Tuesday, 4 February 2014

North American Free Trade Agreement


North American Free Trade Agreement (NAFTA), pact that calls for the gradual removal of tariffs and other trade barriers on most goods produced and sold in North America. NAFTA became effective in Canada, Mexico, and the United States on January 1, 1994. NAFTA forms the world’s second largest free-trade zone, bringing together 365 million consumers in Canada, Mexico, and the United States in an open market. The largest free-trade zone is the European Economic Area (which includes the members of the European Union and the European Free Trade Association), which also became effective in 1994.
NAFTA was built upon a 1989 trade agreement between the United States and Canada that eliminated or reduced many tariffs between the two countries. NAFTA called for immediately eliminating duties on half of all U.S. goods shipped to Mexico and gradually phasing out other tariffs over a period of about 14 years. Restrictions were to be removed from many categories, including motor vehicles and automotive parts, computers, textiles, and agriculture. The treaty also protected intellectual property rights (patents, copyrights, and trademarks) and outlined the removal of restrictions on investment among the three countries. Provisions regarding worker and environmental protection were added later as a result of supplemental agreements signed in 1993.
In December 1992 NAFTA was signed by the leaders of the three countries—Brian Mulroney of Canada, Carlos Salinas de Gortari of Mexico, and George H. W. Bush of the United States. Despite approval from national leaders, the agreement would not be made effective until the legislatures in all three countries had also voted to accept it. In the United States, the debate over NAFTA divided members of both the Democratic and Republican parties and ignited fierce opposition from environmental and labor groups. Many feared that jobs would be lost because the agreement would facilitate the movement of U.S. production plants to Mexico, where plants could take advantage of cheaper labor and lax enforcement of environmental and workers’ rights laws. Environmental groups were concerned that pollution and food safety controls would be more difficult to enforce and could be challenged and eliminated on the grounds that they were trade barriers. In response to these concerns, two supplemental agreements were added to the formal treaty; one addressed labor issues and the other environmental issues. The Congress of the United States narrowly approved NAFTA in November 1993, during the term of President Bill Clinton.
The most innovative yet controversial aspects of NAFTA are its environmental provisions, which are included in the agreement itself as well as in a separate Supplementary Agreement on the Environment. These provisions make NAFTA the most environmentally conscious trade agreement ever negotiated. The Supplementary Agreement established a Commission on Environmental Cooperation (CEC), composed of senior environmental officials from each North American country. All three countries are prohibited from relaxing their environmental regulations in order to attract additional investment, and both citizens and governments are permitted to file complaints with the commission if they believe that a country is not enforcing its own environmental laws.
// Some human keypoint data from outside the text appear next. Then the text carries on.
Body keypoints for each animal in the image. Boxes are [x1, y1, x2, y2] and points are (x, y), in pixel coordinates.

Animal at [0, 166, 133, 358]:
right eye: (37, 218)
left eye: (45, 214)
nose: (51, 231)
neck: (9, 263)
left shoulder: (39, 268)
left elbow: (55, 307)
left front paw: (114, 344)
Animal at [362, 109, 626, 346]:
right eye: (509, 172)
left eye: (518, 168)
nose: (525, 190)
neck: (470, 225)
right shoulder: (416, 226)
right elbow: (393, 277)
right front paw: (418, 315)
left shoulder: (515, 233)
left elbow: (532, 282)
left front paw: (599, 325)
NAFTA’s environmental impact has been mixed. On the one hand the CEC created an action plan to phase out four dangerous pollutants in North America and established systems to improve the monitoring of various measures of environmental quality. It has also investigated a number of complaints, but the results have been inconclusive. There has been measurable improvement in the enforcement of environmental laws in Mexico, but that country’s economic problems have made it difficult for many smaller firms to improve their environmental performance. As a result both air and water pollution remain serious problems in Mexico. NAFTA’s most conspicuous failure has been the lack of significant improvement in environmental conditions along the Mexican-American border, in large measure due to the unwillingness or inability of the American and Mexican governments to devote adequate financial resources to address this critical challenge. On balance, American environmentalists have been disappointed by the impact of NAFTA’s “green” provisions.
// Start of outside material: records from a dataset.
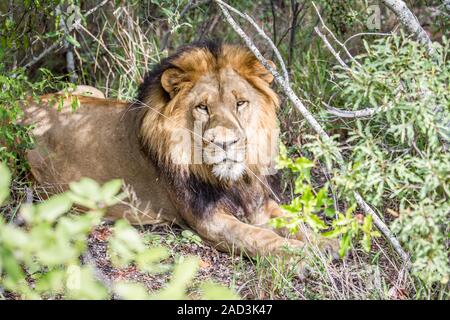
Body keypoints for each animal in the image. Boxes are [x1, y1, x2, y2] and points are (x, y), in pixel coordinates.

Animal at [21, 40, 338, 260]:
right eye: (202, 107)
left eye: (240, 103)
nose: (224, 142)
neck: (233, 181)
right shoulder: (209, 220)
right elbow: (258, 237)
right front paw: (300, 256)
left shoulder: (259, 204)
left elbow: (295, 221)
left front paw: (326, 243)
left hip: (87, 90)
Formal negotiations to expand NAFTA to include Chile began in 1995, but the administration of President Bill Clinton was unable to conclude them. Shortly after assuming office in January 2001, President George W. Bush announced his support for the creation of a “Free Trade Area of the Americas” that would include virtually all countries in the Western Hemisphere. Many trade experts believe that such an agreement is likely to prove difficult to negotiate.